Stored data entries:

··········

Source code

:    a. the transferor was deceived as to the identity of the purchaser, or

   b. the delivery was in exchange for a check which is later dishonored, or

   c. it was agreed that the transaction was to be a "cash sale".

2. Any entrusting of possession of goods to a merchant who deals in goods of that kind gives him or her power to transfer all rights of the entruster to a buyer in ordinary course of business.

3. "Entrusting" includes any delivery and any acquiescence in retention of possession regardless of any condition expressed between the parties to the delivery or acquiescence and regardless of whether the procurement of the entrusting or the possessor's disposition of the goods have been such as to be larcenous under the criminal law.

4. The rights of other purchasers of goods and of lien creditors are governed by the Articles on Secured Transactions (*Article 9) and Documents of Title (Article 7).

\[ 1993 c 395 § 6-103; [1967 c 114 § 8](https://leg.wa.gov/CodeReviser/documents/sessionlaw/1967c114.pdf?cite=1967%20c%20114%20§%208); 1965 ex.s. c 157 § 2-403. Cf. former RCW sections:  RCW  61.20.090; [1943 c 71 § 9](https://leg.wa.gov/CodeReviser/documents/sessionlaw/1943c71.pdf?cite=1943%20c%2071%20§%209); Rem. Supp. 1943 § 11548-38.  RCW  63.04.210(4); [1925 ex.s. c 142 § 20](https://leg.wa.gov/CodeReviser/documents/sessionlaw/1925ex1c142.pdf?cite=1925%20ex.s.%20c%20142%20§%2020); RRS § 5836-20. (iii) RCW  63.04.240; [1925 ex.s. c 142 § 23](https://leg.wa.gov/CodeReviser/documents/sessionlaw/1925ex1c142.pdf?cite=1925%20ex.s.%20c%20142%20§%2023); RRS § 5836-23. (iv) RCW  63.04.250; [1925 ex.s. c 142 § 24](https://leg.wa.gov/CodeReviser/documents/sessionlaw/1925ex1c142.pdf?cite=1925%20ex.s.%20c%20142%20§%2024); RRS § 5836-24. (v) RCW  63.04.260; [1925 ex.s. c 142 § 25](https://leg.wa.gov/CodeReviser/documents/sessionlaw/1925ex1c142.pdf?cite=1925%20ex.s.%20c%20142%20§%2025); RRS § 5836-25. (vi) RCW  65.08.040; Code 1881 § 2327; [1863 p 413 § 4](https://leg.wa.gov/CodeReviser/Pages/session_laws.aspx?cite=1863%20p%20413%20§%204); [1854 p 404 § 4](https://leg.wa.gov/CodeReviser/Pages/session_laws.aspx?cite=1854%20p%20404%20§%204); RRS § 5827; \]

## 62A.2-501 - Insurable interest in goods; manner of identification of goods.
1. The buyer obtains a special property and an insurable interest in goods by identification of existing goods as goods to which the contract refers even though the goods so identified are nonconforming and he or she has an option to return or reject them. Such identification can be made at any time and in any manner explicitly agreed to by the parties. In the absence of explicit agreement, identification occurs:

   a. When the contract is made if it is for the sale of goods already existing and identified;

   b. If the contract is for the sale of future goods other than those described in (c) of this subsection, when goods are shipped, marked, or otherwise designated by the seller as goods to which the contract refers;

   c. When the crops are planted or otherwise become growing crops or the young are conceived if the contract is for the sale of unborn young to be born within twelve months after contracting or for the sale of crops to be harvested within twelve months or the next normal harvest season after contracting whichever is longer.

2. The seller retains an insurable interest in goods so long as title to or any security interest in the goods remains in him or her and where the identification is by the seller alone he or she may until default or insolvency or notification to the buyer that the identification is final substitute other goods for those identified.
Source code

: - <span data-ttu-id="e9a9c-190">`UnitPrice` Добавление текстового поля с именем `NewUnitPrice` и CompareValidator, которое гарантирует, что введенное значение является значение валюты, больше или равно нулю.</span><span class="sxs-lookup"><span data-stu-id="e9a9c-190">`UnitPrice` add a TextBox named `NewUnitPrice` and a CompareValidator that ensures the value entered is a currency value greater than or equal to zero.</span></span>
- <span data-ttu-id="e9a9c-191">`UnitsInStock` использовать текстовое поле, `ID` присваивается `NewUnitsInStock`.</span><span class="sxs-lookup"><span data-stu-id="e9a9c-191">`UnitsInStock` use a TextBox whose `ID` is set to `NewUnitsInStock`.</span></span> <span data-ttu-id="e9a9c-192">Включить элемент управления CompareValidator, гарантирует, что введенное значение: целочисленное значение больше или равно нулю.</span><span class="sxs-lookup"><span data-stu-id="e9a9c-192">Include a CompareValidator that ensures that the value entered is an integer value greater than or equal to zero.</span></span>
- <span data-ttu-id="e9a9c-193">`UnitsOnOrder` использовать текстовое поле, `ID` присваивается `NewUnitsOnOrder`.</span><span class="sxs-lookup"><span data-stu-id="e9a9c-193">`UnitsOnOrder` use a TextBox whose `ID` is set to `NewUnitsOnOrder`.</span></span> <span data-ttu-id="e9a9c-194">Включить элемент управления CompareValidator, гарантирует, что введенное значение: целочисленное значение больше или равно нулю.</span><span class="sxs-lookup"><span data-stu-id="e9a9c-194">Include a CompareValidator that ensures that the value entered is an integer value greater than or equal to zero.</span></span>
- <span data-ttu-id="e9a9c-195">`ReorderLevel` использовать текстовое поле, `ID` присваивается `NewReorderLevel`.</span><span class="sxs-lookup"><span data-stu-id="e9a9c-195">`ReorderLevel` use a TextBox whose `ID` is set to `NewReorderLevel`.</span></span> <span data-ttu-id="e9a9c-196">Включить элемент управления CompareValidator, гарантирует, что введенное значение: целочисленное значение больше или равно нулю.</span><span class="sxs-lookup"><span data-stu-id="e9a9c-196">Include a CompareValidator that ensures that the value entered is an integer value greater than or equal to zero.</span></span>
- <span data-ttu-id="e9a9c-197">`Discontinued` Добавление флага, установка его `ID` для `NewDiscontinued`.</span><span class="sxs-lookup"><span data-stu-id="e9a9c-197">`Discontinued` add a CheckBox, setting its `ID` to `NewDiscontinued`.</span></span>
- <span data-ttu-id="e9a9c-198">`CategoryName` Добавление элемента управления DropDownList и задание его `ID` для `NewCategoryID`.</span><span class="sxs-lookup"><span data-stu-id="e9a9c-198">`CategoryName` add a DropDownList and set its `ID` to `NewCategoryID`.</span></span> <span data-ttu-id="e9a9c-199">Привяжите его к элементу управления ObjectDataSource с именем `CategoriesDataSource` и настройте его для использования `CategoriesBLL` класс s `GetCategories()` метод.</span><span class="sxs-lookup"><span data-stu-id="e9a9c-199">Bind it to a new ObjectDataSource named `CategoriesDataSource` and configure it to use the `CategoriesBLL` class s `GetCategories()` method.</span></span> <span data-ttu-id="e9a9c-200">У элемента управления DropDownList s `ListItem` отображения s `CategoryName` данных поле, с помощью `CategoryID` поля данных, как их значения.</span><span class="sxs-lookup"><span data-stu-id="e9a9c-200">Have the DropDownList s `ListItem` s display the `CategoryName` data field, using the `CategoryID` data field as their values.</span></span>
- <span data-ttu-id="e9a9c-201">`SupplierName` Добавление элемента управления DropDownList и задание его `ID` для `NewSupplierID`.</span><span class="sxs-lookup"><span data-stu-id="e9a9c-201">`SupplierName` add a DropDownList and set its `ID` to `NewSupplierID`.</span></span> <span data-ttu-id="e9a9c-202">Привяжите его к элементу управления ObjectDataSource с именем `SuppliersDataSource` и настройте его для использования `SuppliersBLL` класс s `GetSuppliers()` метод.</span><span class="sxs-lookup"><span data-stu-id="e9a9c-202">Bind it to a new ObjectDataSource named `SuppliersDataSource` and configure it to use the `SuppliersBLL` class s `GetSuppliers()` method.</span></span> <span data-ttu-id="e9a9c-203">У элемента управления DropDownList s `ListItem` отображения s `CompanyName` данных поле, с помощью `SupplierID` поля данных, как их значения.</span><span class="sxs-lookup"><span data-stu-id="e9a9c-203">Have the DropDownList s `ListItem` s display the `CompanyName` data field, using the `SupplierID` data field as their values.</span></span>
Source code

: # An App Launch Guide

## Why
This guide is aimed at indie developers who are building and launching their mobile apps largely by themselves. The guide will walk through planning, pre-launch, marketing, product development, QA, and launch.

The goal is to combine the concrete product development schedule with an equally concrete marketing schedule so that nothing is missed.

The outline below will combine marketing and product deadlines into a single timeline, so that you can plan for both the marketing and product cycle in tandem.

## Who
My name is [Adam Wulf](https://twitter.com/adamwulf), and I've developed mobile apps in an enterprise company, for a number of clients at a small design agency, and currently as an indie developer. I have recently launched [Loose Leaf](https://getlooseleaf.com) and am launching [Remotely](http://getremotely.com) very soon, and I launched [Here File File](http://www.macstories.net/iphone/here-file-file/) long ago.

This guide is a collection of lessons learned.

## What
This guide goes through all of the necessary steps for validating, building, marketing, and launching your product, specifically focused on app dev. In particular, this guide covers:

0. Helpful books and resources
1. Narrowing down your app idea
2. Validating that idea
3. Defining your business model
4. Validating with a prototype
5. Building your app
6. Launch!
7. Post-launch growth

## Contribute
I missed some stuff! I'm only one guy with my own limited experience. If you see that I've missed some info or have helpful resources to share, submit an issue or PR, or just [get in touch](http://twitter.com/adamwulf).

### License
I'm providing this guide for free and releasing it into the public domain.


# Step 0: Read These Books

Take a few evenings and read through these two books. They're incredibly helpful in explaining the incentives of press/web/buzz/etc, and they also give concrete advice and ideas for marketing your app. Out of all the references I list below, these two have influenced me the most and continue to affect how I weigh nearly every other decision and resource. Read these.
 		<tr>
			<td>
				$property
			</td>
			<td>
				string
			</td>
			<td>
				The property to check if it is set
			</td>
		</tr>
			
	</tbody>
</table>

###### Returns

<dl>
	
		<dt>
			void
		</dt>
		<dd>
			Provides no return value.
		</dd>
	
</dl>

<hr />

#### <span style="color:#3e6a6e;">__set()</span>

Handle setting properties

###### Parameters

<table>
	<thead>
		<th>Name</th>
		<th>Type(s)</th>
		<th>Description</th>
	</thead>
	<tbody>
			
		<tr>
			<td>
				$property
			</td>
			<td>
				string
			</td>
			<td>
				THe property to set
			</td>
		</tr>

··········

**WHAT YOU HAVE TO DO**:
In the lines above, spot each one that contains the word "rights" and copy it.

**SOLUTION TO THIS EXERCISE**:
2. Any entrusting of possession of goods to a merchant who deals in goods of that kind gives him or her power to transfer all rights of the entruster to a buyer in ordinary course of business.
4. The rights of other purchasers of goods and of lien creditors are governed by the Articles on Secured Transactions (*Article 9) and Documents of Title (Article 7).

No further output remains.